**AIM OF THE TASK:**
Extract every line from the records below that contains the word "Ergebnisse".

[Items listed in a dataset]
═══
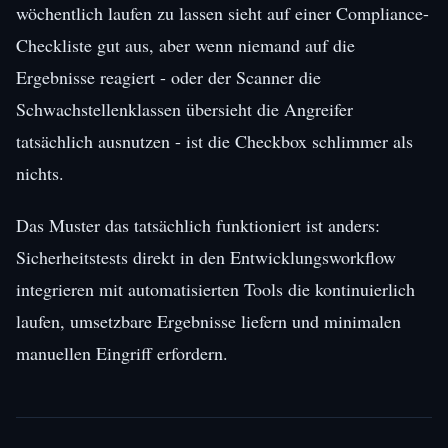
wöchentlich laufen zu lassen sieht auf einer Compliance-
Checkliste gut aus, aber wenn niemand auf die
Ergebnisse reagiert - oder der Scanner die
Schwachstellenklassen übersieht die Angreifer
tatsächlich ausnutzen - ist die Checkbox schlimmer als
nichts.
Das Muster das tatsächlich funktioniert ist anders:
Sicherheitstests direkt in den Entwicklungsworkflow
integrieren mit automatisierten Tools die kontinuierlich
laufen, umsetzbare Ergebnisse liefern und minimalen
manuellen Eingriff erfordern.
═══
**SOLUTION TO THIS TASK:**
Ergebnisse reagiert - oder der Scanner die
laufen, umsetzbare Ergebnisse liefern und minimalen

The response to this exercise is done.